As much as I miss Data, I really hope that they don't ressurect Data. I don't mind them doing it with Trip, because I hated that death, and there was enough of a loophoole with the holodeck thing. Yes I know there is the B4 loophole, but two resurecttions would just be pushing it IMO.
 
If the Shatner books could brink back Kirk, I see no reason the TNG books could not bring back Data. As has been pointed out to us many times, books are not canon. I doubt the studio even notices what goes on in the books.
 
It's not a question of whether the books would be allowed to bring back Data; if it were, that SNW story couldn't have been published anyway, because SNW is still published by Pocket and approved by CBS. It's simply that the choice has been made to go in a different creative direction.
 
Steve Roby said:

As for the issue of killing off Data... it was unnecessary, because if Spiner wanted to leave, there were other ways to accommodate that. It was, I thought, a sad attempt at swiping from Star Trek II. Introducing B4 not only made an unbelievably contrived plot more ridiculous, it undercut the impact of the loss of Data.
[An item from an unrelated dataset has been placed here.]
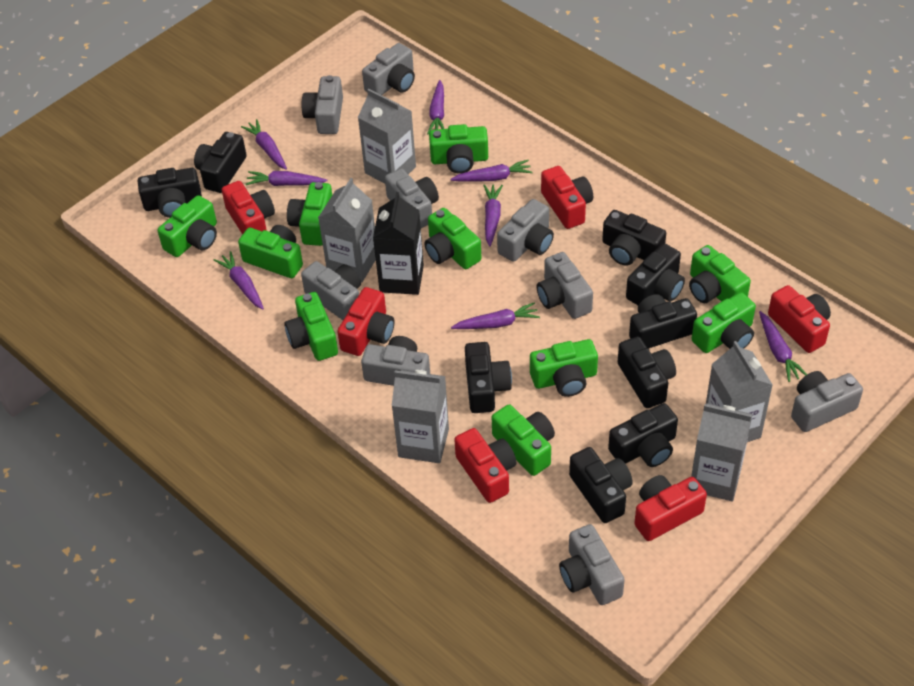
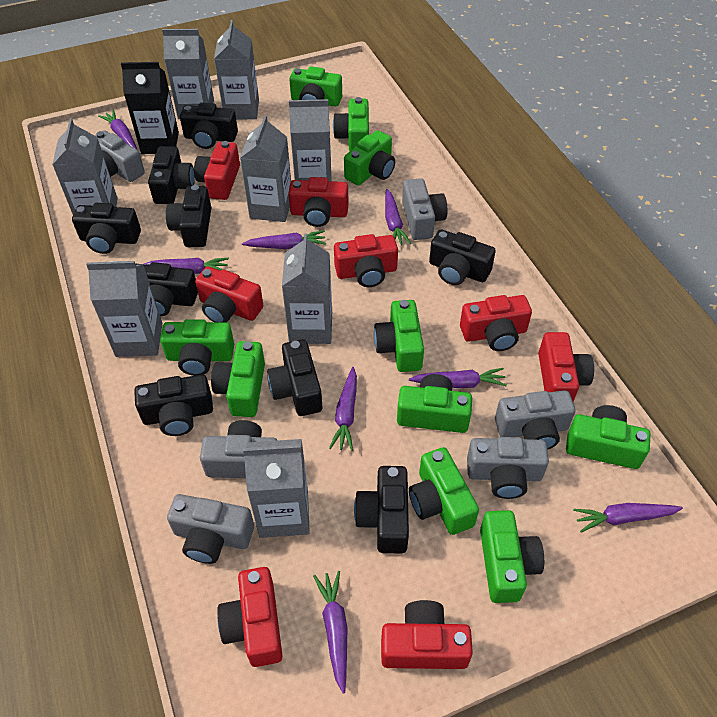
grey camera: [301,75,343,134] [301,261,361,320] [361,336,430,386] [362,43,415,95] [385,168,439,228] [497,199,554,262] [537,252,593,319] [559,524,625,605] [791,371,863,432] = 9 -> [95,130,145,182] [167,494,254,564] [200,420,278,478] [402,178,447,240] [467,437,549,499] [495,390,575,450] = 6
grey carton: [318,178,376,283] [358,89,416,184] [392,370,449,463] [691,404,753,502] [706,341,773,442] = 5 -> [52,119,118,214] [86,261,162,357] [162,29,214,119] [214,20,259,119] [240,115,291,222] [243,439,310,538] [282,233,332,344] [289,99,331,181] = 8
red camera: [222,181,275,234] [337,287,394,356] [454,428,516,503] [541,166,593,229] [634,475,707,541] [768,285,831,353] = 6 -> [194,141,240,200] [195,266,263,323] [217,567,283,667] [288,177,349,227] [334,234,398,287] [381,600,473,669] [460,295,532,351] [538,332,594,402] = 8

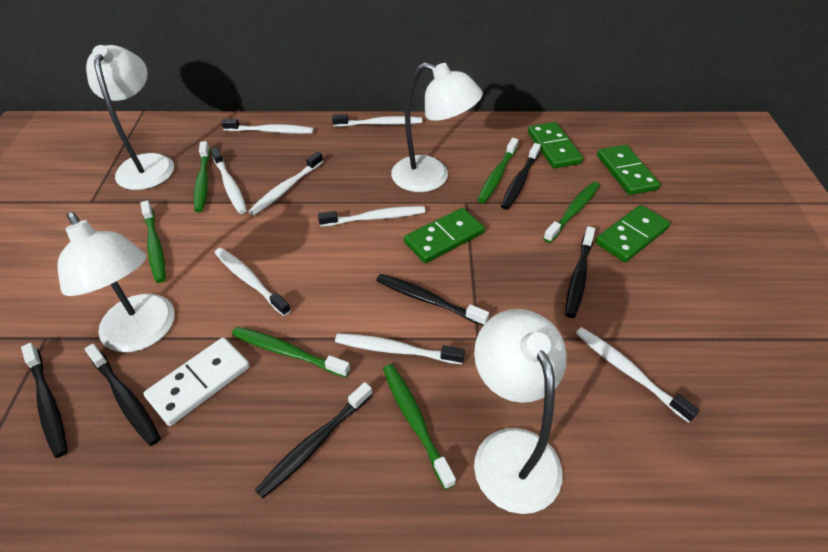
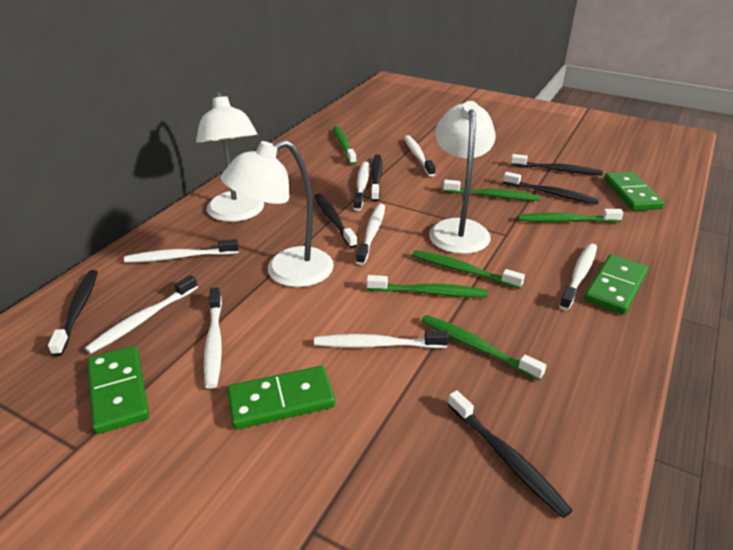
white domino: [143,337,250,426] = 1 -> none = 0
white lamp: [58,212,174,352] [86,45,174,190] [391,62,483,192] [474,309,567,514] = 4 -> [196,91,264,222] [221,140,334,287] [429,101,496,254] = 3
Indeed, and they took the wrong lessons from Trek II as well. Spock's death was related to the themes of the movie, and helped to punctuate Kirk's character arc. Data's death just seemed tacked on at the last minute and B4 a lame attempt to give us, the audience, some hope that Data will return ala Spock's coffin/"Remember" mind-meld.

Even Kirk's death was at least tied to Picard's arc of "it isn't how you die, but how you've lived that counts;" though it was on a slim thread.
 
^^Actually Data's death was tied to the themes of the movie, themes of change, life transitions, and mortality. Unfortunately, the Picard-Data discussion that laid the groundwork for that thematic connection was cut out of the film completely because the director and editor didn't want to waste time on thought-provoking dialogue that they could be spending on a gratuitous dune-buggy chase instead.
 
middyseafort said:
Indeed, and they took the wrong lessons from Trek II as well. Spock's death was related to the themes of the movie, and helped to punctuate Kirk's character arc. .
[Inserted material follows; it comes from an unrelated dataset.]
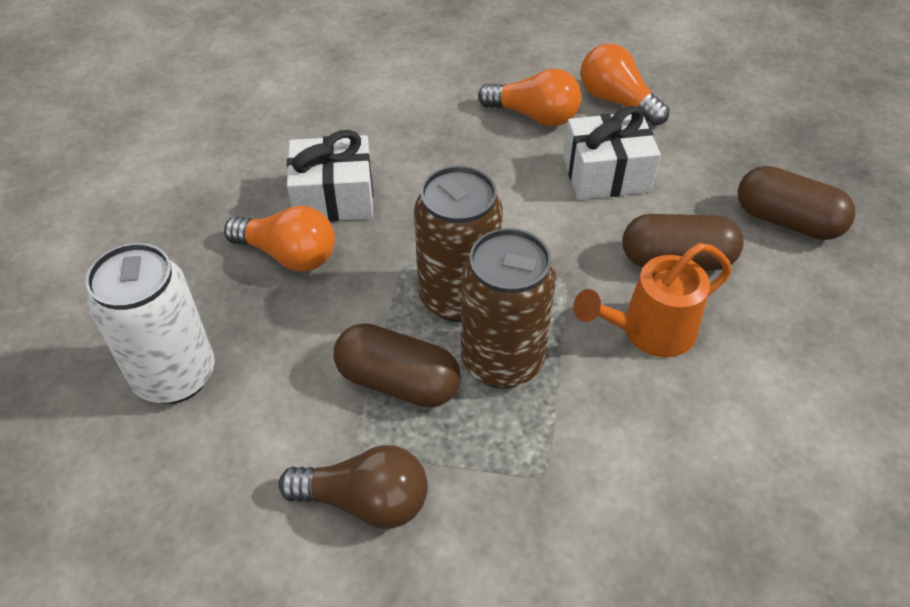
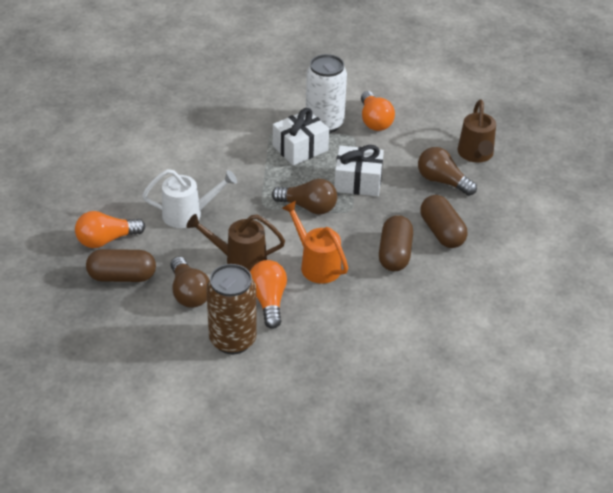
brown can: [414,165,503,322] [461,228,557,389] = 2 -> [206,264,257,354] = 1
brown light bulb: [279,445,428,529] = 1 -> [170,257,210,308] [272,179,337,214] [418,147,477,196] = 3
brown watering can: none = 0 -> [186,214,285,272] [458,99,496,163] = 2
white watering can: none = 0 -> [142,169,237,228] = 1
Sadly, though, this is totally negated by bringing Spock back in the next movie!

If you got the cahones to kill off a main character, have the cahones to LEAVE THEM THAT WAY!

Ahem.

Thank you.
 
Christopher said:
^^Actually Data's death was tied to the themes of the movie, themes of change, life transitions, and mortality. Unfortunately, the Picard-Data discussion that laid the groundwork for that thematic connection was cut out of the film completely because the director and editor didn't want to waste time on thought-provoking dialogue that they could be spending on a gratuitous dune-buggy chase instead.

A slim thread at best, but the inclusion of that cut scene (I have seen it) would have gone a long way; however, the scene of his death and the scenes afterward fell flat and didn't have quite the impact, thematically, that Spock's death had.

Also, the B-4 subplot even though a mirror of the Picard/Shinzon plot, was a mcguffin that should've been cut in the rewrite stage. It felt like they thought too hard on what can be done to ensure that Data could possibly come back in another movie; only to come up with, once again, another Soong android... Surprise!

But I do agree, the priorities of the film were all in the wrong places. At least they dropped some of the more sillier concepts that were more like TWOK. For example, Shinzon being Picard's long-lost son and not his clone.

Mysterion said:
middyseafort said:
Indeed, and they took the wrong lessons from Trek II as well. Spock's death was related to the themes of the movie, and helped to punctuate Kirk's character arc. .

Sadly, though, this is totally negated by bringing Spock back in the next movie!

If you got the cahones to kill off a main character, have the cahones to LEAVE THEM THAT WAY!

Ahem.

Thank you.

I've always been fascinated by what Trek would've been like had Spock stayed dead. For an example of this, I recommend the first seven issues of DC's first series of Trek comics.